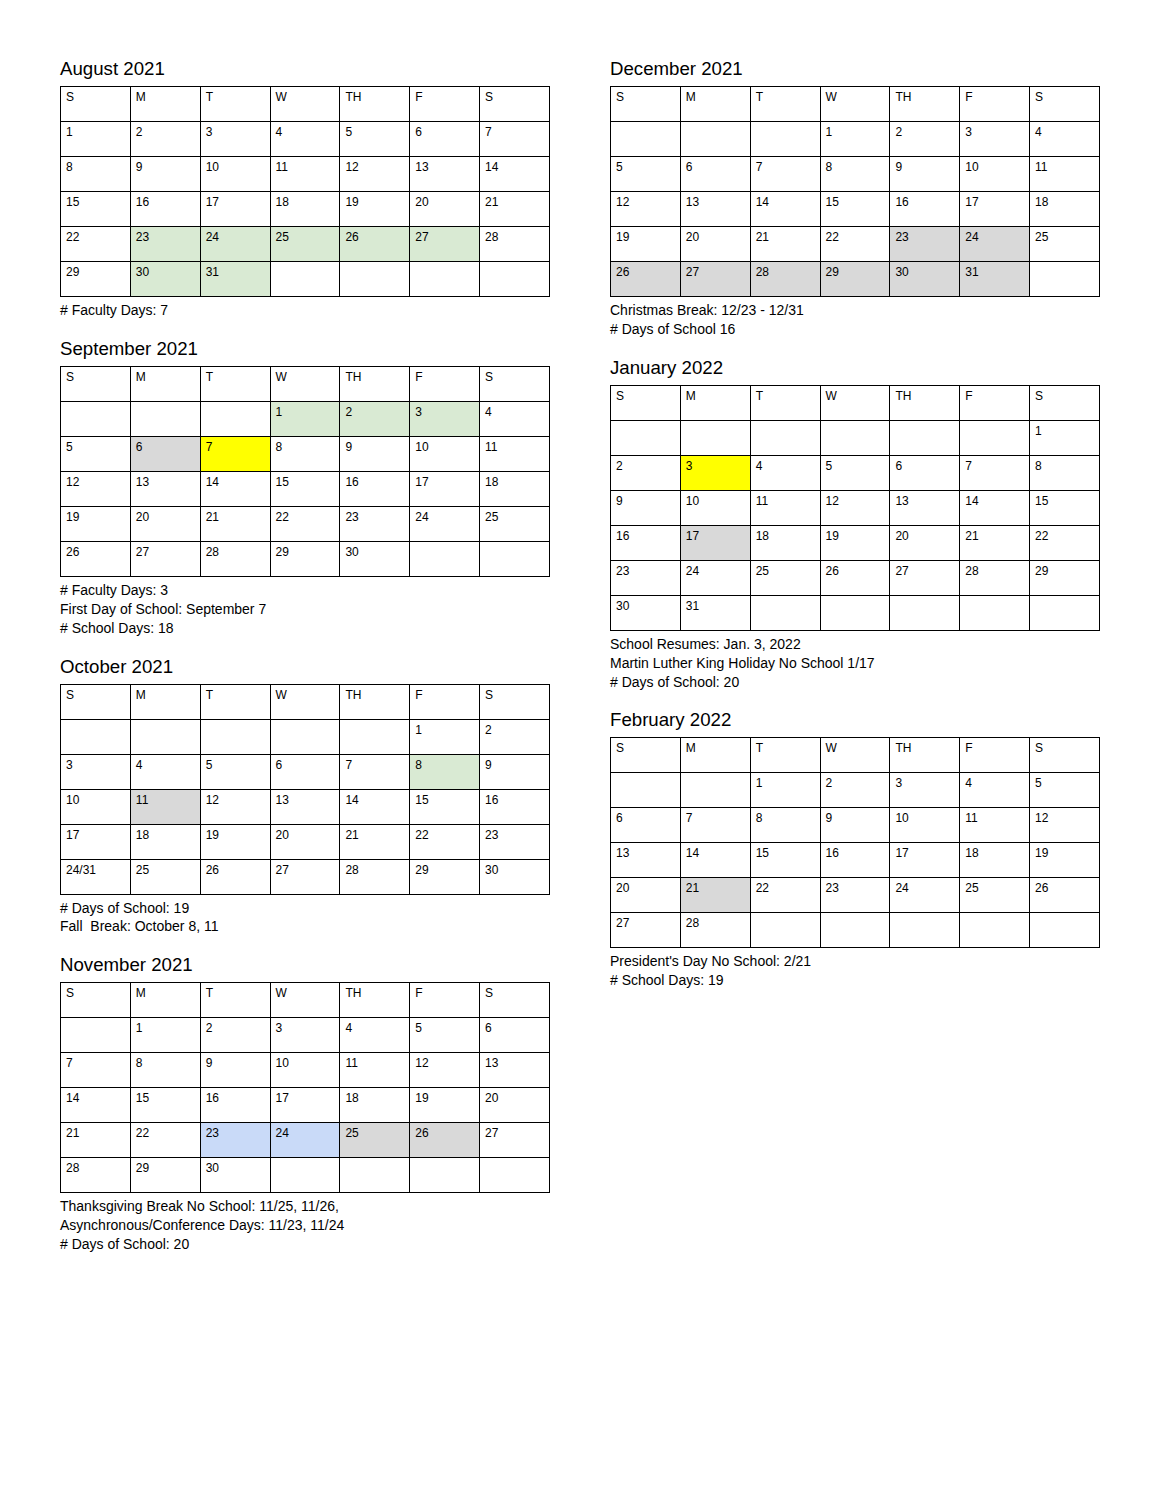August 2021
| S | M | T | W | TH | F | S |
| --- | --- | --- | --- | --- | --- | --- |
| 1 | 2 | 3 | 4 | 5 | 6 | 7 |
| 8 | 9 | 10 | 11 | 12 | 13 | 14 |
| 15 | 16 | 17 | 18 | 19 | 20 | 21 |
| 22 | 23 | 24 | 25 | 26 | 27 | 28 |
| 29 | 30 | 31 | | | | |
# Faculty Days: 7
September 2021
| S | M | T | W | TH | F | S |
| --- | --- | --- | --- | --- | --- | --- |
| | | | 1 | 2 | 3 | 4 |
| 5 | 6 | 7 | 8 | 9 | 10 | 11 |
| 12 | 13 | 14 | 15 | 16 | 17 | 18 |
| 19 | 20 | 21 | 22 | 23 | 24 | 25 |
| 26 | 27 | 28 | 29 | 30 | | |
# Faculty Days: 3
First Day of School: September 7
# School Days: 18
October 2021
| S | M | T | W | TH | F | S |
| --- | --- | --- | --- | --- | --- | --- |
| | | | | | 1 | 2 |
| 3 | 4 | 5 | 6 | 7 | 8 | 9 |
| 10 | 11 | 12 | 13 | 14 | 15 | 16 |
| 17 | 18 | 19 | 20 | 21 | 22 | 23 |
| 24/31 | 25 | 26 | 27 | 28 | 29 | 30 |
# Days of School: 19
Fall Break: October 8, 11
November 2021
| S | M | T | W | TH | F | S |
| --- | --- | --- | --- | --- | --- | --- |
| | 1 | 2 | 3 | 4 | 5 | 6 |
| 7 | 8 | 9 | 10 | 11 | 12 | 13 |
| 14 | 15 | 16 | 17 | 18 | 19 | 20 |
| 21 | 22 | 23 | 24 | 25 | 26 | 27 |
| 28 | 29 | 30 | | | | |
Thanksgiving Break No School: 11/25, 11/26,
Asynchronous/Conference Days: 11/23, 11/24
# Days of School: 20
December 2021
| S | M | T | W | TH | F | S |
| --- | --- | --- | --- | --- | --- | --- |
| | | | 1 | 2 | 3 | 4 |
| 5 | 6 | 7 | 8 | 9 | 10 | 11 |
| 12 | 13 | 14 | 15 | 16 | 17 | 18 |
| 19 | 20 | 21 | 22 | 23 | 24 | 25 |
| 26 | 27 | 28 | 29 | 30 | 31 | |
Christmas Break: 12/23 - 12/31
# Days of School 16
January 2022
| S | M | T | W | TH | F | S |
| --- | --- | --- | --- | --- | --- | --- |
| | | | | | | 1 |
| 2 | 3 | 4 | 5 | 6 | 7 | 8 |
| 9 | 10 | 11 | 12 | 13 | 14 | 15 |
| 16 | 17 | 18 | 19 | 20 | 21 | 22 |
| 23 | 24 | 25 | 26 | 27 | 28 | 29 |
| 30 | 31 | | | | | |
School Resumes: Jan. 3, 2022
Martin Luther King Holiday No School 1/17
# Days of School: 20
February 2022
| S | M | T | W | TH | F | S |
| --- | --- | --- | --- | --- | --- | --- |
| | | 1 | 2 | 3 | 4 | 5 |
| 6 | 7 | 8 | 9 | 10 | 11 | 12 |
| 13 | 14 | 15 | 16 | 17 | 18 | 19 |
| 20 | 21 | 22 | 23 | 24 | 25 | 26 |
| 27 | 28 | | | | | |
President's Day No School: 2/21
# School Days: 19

====================

=== ACTION ITEM ===
Please copy the data shown above word for word, omitting the pictures.

=== EXERCISE SOLUTION ===
August 2021
| S | M | T | W | TH | F | S |
| --- | --- | --- | --- | --- | --- | --- |
| 1 | 2 | 3 | 4 | 5 | 6 | 7 |
| 8 | 9 | 10 | 11 | 12 | 13 | 14 |
| 15 | 16 | 17 | 18 | 19 | 20 | 21 |
| 22 | 23 | 24 | 25 | 26 | 27 | 28 |
| 29 | 30 | 31 | | | | |
# Faculty Days: 7
September 2021
| S | M | T | W | TH | F | S |
| --- | --- | --- | --- | --- | --- | --- |
| | | | 1 | 2 | 3 | 4 |
| 5 | 6 | 7 | 8 | 9 | 10 | 11 |
| 12 | 13 | 14 | 15 | 16 | 17 | 18 |
| 19 | 20 | 21 | 22 | 23 | 24 | 25 |
| 26 | 27 | 28 | 29 | 30 | | |
# Faculty Days: 3
First Day of School: September 7
# School Days: 18
October 2021
| S | M | T | W | TH | F | S |
| --- | --- | --- | --- | --- | --- | --- |
| | | | | | 1 | 2 |
| 3 | 4 | 5 | 6 | 7 | 8 | 9 |
| 10 | 11 | 12 | 13 | 14 | 15 | 16 |
| 17 | 18 | 19 | 20 | 21 | 22 | 23 |
| 24/31 | 25 | 26 | 27 | 28 | 29 | 30 |
# Days of School: 19
Fall Break: October 8, 11
November 2021
| S | M | T | W | TH | F | S |
| --- | --- | --- | --- | --- | --- | --- |
| | 1 | 2 | 3 | 4 | 5 | 6 |
| 7 | 8 | 9 | 10 | 11 | 12 | 13 |
| 14 | 15 | 16 | 17 | 18 | 19 | 20 |
| 21 | 22 | 23 | 24 | 25 | 26 | 27 |
| 28 | 29 | 30 | | | | |
Thanksgiving Break No School: 11/25, 11/26,
Asynchronous/Conference Days: 11/23, 11/24
# Days of School: 20
December 2021
| S | M | T | W | TH | F | S |
| --- | --- | --- | --- | --- | --- | --- |
| | | | 1 | 2 | 3 | 4 |
| 5 | 6 | 7 | 8 | 9 | 10 | 11 |
| 12 | 13 | 14 | 15 | 16 | 17 | 18 |
| 19 | 20 | 21 | 22 | 23 | 24 | 25 |
| 26 | 27 | 28 | 29 | 30 | 31 | |
Christmas Break: 12/23 - 12/31
# Days of School 16
January 2022
| S | M | T | W | TH | F | S |
| --- | --- | --- | --- | --- | --- | --- |
| | | | | | | 1 |
| 2 | 3 | 4 | 5 | 6 | 7 | 8 |
| 9 | 10 | 11 | 12 | 13 | 14 | 15 |
| 16 | 17 | 18 | 19 | 20 | 21 | 22 |
| 23 | 24 | 25 | 26 | 27 | 28 | 29 |
| 30 | 31 | | | | | |
School Resumes: Jan. 3, 2022
Martin Luther King Holiday No School 1/17
# Days of School: 20
February 2022
| S | M | T | W | TH | F | S |
| --- | --- | --- | --- | --- | --- | --- |
| | | 1 | 2 | 3 | 4 | 5 |
| 6 | 7 | 8 | 9 | 10 | 11 | 12 |
| 13 | 14 | 15 | 16 | 17 | 18 | 19 |
| 20 | 21 | 22 | 23 | 24 | 25 | 26 |
| 27 | 28 | | | | | |
President's Day No School: 2/21
# School Days: 19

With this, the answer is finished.